**Supplied data**.
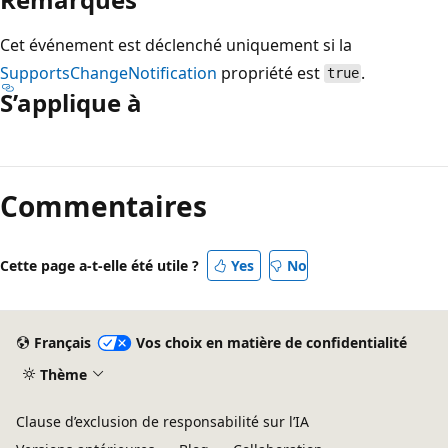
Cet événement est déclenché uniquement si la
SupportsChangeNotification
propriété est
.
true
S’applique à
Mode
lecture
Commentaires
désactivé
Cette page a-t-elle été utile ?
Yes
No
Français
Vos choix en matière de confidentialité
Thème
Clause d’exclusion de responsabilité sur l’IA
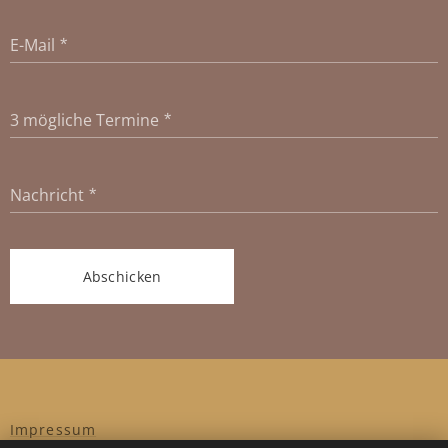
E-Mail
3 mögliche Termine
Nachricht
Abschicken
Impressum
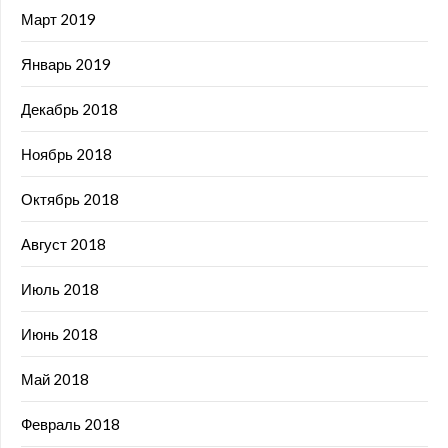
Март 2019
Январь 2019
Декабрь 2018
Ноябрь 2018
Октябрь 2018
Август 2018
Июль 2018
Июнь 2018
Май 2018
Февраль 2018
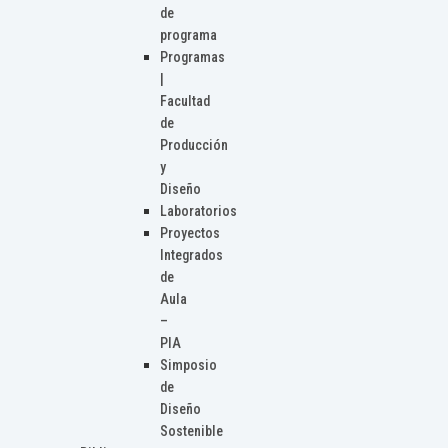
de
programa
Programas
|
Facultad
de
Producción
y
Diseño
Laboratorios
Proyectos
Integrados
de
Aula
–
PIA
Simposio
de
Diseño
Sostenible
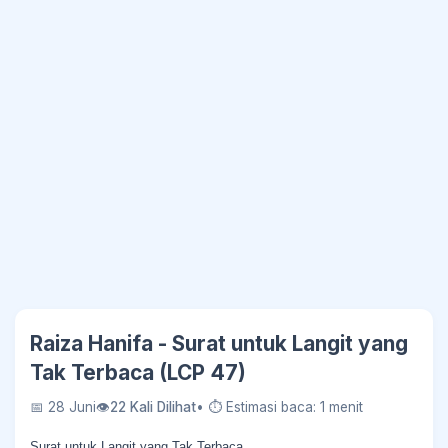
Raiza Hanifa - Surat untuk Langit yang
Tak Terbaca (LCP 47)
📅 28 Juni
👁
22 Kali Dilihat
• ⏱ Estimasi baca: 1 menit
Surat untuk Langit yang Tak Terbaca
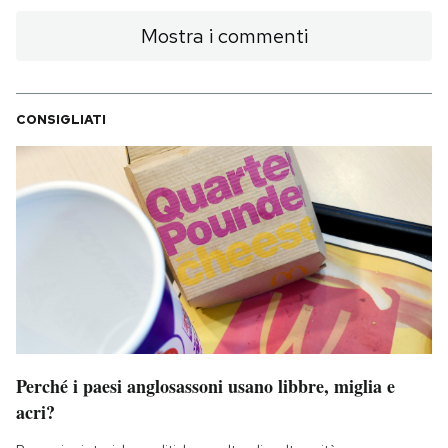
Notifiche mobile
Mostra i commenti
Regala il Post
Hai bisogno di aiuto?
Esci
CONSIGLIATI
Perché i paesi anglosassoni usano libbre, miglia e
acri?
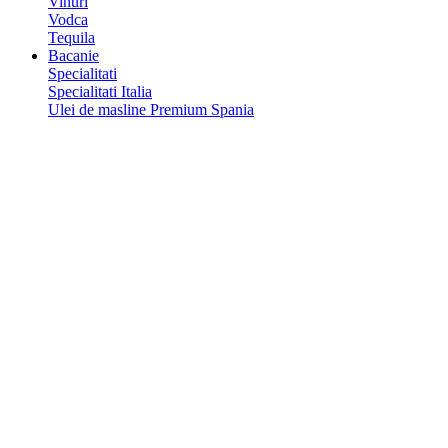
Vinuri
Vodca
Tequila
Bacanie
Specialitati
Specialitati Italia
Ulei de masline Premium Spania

**Exercise**.
Can you copy out the lines above, without changes, from the one containing "Notifiche mobile" through the last line, leaving out the pictures?

**Reply**.
Notifiche mobile
Mostra i commenti
Regala il Post
Hai bisogno di aiuto?
Esci
CONSIGLIATI
Perché i paesi anglosassoni usano libbre, miglia e
acri?
Vinuri
Vodca
Tequila
Bacanie
Specialitati
Specialitati Italia
Ulei de masline Premium Spania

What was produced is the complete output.